Anders liked being alone, but he was also lonely. And he felt guilty for enjoying his freedom and solitude, since it had been predicated on the emptying out of a county that had once been home to tens of thousands of people. On nights like this, he often felt the ghosts of their presence, though of course they weren’t dead. Most had gone on to live happy, productive lives elsewhere.
Looking at the southerners, Anders wanted to shout at them, scold them. He wanted to tell them that their naivete had wrought all this, that the north was the way it was now because southerners like them had made it conform to their visions and expectations: norrland not as a real place but first as a kind of fantasy frontier, and then as a sacrifice zone to atone for the nation’s sins. His family, now scattered to the winds, had not chosen that destiny. He had not chosen it, no matter how much it suited him.
“You want to know where I’m from?” he said, startling them with his sudden emergence from reverie. “Tomorrow you can see it.”
#
It was still here. Suoltikasvaara. Anders hadn’t been sure it would be. It had been a couple years since he’d visited, and every summer a few strapping young workers like his clients came to the north to break down this or that abandoned settlement. With prybar and buzzsaw they cut houses into pieces, pulled roads out of the ground, broke down and stacked all the various bits and bobs of human habitation. And, week by week, they loaded it into lift boxes, to be hauled away by passing airship drones. It was, for those who did the work, a public service, a satisfying summer spent in near nature, contributing to the global effort to create biodiverse spaces that were wild and free of people.
But Suoltikasvaara had not yet been churned into the earth. It was simply overgrown, run down, windows broken, paths moss-eaten, roofs rotten and buckling under the weight of the snow. Anders pointed to the dilapidated buildings as he led his clients down the main drag.
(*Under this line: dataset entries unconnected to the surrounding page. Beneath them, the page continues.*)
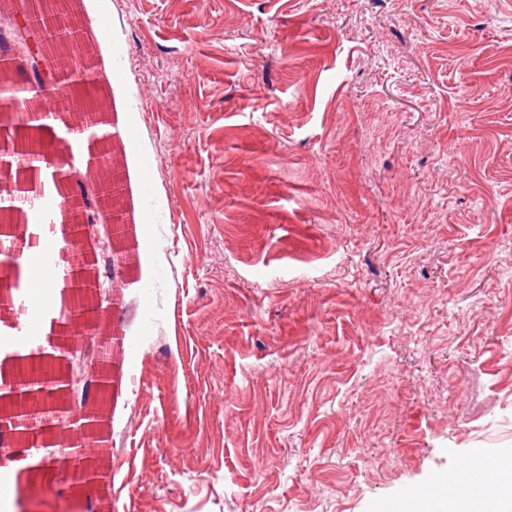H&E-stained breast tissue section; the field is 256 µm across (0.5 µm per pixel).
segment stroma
<instances>
[{
	"label": "stroma",
	"instance_id": "obj_1",
	"mask_svg": "<svg viewBox=\"0 0 512 512\" xmlns=\"http://www.w3.org/2000/svg\"><path fill=\"white\" fill-rule=\"evenodd\" d=\"M77 8L127 130L140 264L112 290L104 483L18 484L43 512H407L471 448L494 478L512 455V0Z\"/></svg>",
	"mask_w": 512,
	"mask_h": 512
}]
</instances>
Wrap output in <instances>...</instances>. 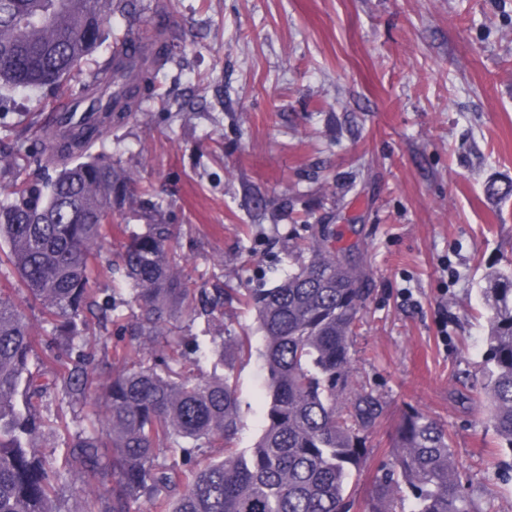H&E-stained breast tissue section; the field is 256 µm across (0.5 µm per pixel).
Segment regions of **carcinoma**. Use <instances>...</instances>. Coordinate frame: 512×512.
Here are the masks:
<instances>
[{"mask_svg":"<svg viewBox=\"0 0 512 512\" xmlns=\"http://www.w3.org/2000/svg\"><path fill=\"white\" fill-rule=\"evenodd\" d=\"M136 0H0V112L15 110L18 91L46 88L71 97L68 82L105 39L112 17H129ZM132 33L115 43L77 96L92 115L59 130L49 126L45 165L56 176L13 181L0 201V265L15 270L16 288L42 305L51 337L68 354L36 355L14 292L0 290V512H55L59 485L112 481L74 512H342L360 471L364 432L382 415L379 401L351 389L350 338L364 306V275L345 248L325 234L306 244L308 259L271 288L244 297L263 333L267 386L265 426L256 444L235 447L239 402L231 371L188 376L176 370L174 317L188 313L203 290L184 278L180 230L155 218L124 229L115 256L132 283L140 315L134 335L115 355L126 367L102 377L88 369L85 348L93 325L112 316L113 302L93 288L98 259L112 238L115 210L135 200L136 182L112 164L104 144L112 124L141 109L142 90L174 62L173 37L155 29L129 51ZM21 153H0V177L24 167ZM489 317L483 399L487 423L512 449V269L492 274L482 289ZM168 349L141 364L146 342ZM203 358L224 365V349L196 342ZM87 396L102 387L89 425L70 436L62 452L35 451L56 433L58 421L40 407L58 380ZM224 447V459L193 458L205 446ZM390 467L376 477L364 512H479L463 484L447 430L411 410L392 438ZM172 455L158 460V450Z\"/></svg>","mask_w":512,"mask_h":512,"instance_id":"cac0c4a2","label":"carcinoma"}]
</instances>
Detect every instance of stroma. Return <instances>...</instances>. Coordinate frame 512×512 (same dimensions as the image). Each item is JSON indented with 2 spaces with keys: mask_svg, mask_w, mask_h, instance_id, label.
Segmentation results:
<instances>
[{
  "mask_svg": "<svg viewBox=\"0 0 512 512\" xmlns=\"http://www.w3.org/2000/svg\"><path fill=\"white\" fill-rule=\"evenodd\" d=\"M139 29L164 21L182 48L158 75L164 103L113 127L115 164L181 227L191 285L223 289L216 345L261 332L244 294L295 266V245L323 230L366 273L351 339L352 384L383 406L349 485L362 512L389 459L401 415L436 418L452 437L480 512H512V454L475 399L490 314L480 289L512 267V0H138ZM0 149L33 154L48 119L16 95ZM104 251L95 286L117 320L94 327L96 369L117 365L137 308ZM179 365L209 372L194 351L202 320H175ZM243 421L239 447L264 428L258 357L232 359Z\"/></svg>",
  "mask_w": 512,
  "mask_h": 512,
  "instance_id": "obj_1",
  "label": "stroma"
}]
</instances>
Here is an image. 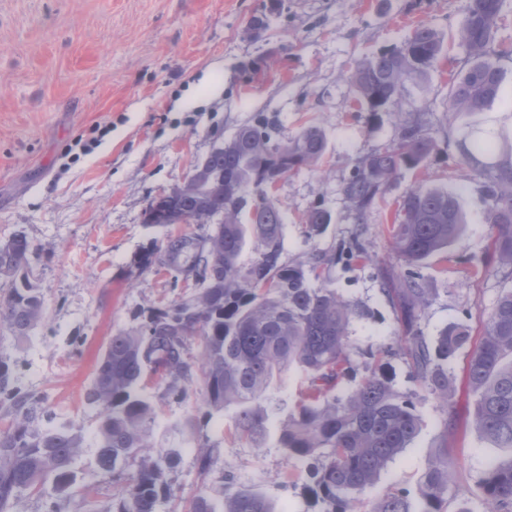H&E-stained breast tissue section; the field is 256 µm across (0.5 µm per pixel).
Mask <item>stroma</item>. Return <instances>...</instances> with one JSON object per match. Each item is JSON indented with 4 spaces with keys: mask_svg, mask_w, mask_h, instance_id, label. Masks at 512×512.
Instances as JSON below:
<instances>
[{
    "mask_svg": "<svg viewBox=\"0 0 512 512\" xmlns=\"http://www.w3.org/2000/svg\"><path fill=\"white\" fill-rule=\"evenodd\" d=\"M469 0H0V242L22 232L40 246L32 260L46 318L17 345L0 337V355L18 384L44 399L52 423L81 424L86 443L77 460L79 484L68 512H101L94 469L97 424L85 404L93 371L111 336L139 326L157 309L191 296L160 268L140 271V253L171 235L200 233V224L152 226L149 201L178 182L238 128L264 116L286 141L309 124L327 138L318 166L280 180L273 197L286 217L283 258L306 262L363 232L372 262L329 266L326 282L352 303V356L370 361L393 340V308L383 270H406L390 246L387 226L412 184L458 192L467 226L452 256L437 255L421 273L428 304L423 336L452 323L479 333L498 296L512 289V270L488 264L492 230L481 181L465 166L458 140L512 139V0L496 24L503 57L502 96L474 114L447 109L448 88L467 57L460 23ZM266 14L254 28L255 15ZM443 32L445 51L428 77L406 82L397 111L366 112L348 82L355 64L399 42L415 27ZM422 118L441 143L425 166L397 176L365 225L342 193L356 160L395 140L404 118ZM88 154L62 165L76 143ZM322 207L330 224L310 233L307 212ZM467 351L448 361L456 384L451 411L420 392L402 356L389 360L392 384L417 392L421 429L382 471L377 486L416 491L433 451L447 445L458 463L454 507L483 512L479 479L498 454L472 425ZM306 384L290 371L265 403L272 425L286 420ZM145 395L155 411L154 440L175 448L173 494L159 512H189L200 492L244 486L268 497L277 512H325L311 481L269 438L252 448L234 432L232 412L206 416L202 382L183 399L167 397L154 376ZM214 448L209 471L201 446Z\"/></svg>",
    "mask_w": 512,
    "mask_h": 512,
    "instance_id": "obj_1",
    "label": "stroma"
}]
</instances>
“That was the bakery. And that was the elementary school I attended.” For once the chattering southerners didn’t say anything. He led them on. “This is where my family lived. I was born in this house.”
The ruined structure was one of a small string of houses, running down what had once been the largest of the village’s residential streets. The village had only ever had a hundred or so residents. He trudged into the snow-covered backyard, kicked at the skeleton of a trampoline.
“This was the real north,” he said. “And I miss it.”
#
The following day the southerners caught a ride back to Piteå from a passing airship at a nearby tetherpark. Soon they would board a plane and fly home. Anders helped them load their rented snowmobiles into the vehicle’s cargo bay. Then he set his own snowmobile south, toward his cabin. Above him the airship slid silently up into the murky clouds, until the sky was only gray.
Anders wondered if he had gotten through to them. He wasn’t sure. He wasn’t sure it had even been his goal. They had all been children when the rewinding began, if that. It wasn’t their fault. They had never known a north full of people and promise. Few did. But Anders remembered. Maybe that was enough.